[Dataset entries]
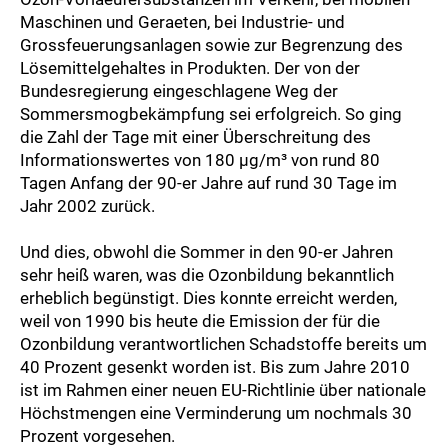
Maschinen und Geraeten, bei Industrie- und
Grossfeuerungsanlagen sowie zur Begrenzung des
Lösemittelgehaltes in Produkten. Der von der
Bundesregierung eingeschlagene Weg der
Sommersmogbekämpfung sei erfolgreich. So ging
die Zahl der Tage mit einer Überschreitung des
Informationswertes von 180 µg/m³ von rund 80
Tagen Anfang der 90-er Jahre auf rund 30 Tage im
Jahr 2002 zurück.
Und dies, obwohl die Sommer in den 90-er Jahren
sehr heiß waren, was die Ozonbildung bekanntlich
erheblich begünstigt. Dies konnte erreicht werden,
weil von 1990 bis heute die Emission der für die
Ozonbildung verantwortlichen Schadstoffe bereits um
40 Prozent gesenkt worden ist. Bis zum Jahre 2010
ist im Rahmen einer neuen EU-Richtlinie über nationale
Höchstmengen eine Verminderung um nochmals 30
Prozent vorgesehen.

--

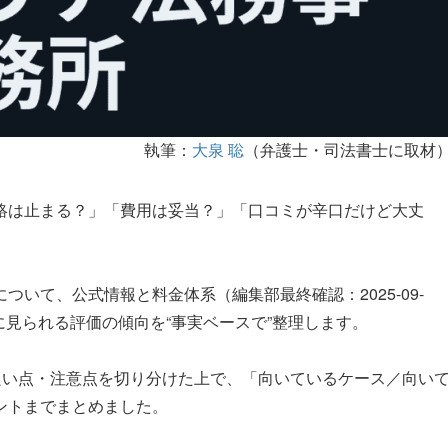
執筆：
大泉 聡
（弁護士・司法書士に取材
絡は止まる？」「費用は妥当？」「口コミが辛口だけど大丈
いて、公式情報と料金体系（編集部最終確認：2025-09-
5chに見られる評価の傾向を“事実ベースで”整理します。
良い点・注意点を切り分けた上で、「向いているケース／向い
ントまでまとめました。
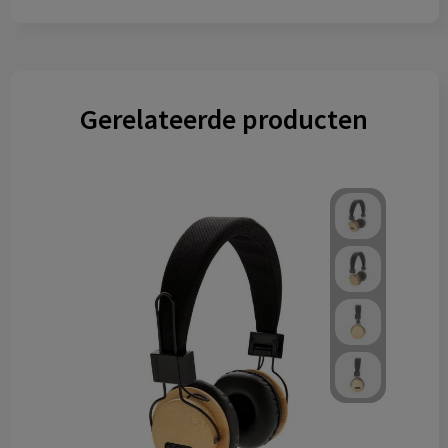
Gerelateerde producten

• _Work to complete_
Please retype the stretch of data above from the line containing "Maschinen und Geraeten, bei Industrie- und" through the line containing "ist im Rahmen", keeping every line identical.

• _Answer section_
Maschinen und Geraeten, bei Industrie- und
Grossfeuerungsanlagen sowie zur Begrenzung des
Lösemittelgehaltes in Produkten. Der von der
Bundesregierung eingeschlagene Weg der
Sommersmogbekämpfung sei erfolgreich. So ging
die Zahl der Tage mit einer Überschreitung des
Informationswertes von 180 µg/m³ von rund 80
Tagen Anfang der 90-er Jahre auf rund 30 Tage im
Jahr 2002 zurück.
Und dies, obwohl die Sommer in den 90-er Jahren
sehr heiß waren, was die Ozonbildung bekanntlich
erheblich begünstigt. Dies konnte erreicht werden,
weil von 1990 bis heute die Emission der für die
Ozonbildung verantwortlichen Schadstoffe bereits um
40 Prozent gesenkt worden ist. Bis zum Jahre 2010
ist im Rahmen einer neuen EU-Richtlinie über nationale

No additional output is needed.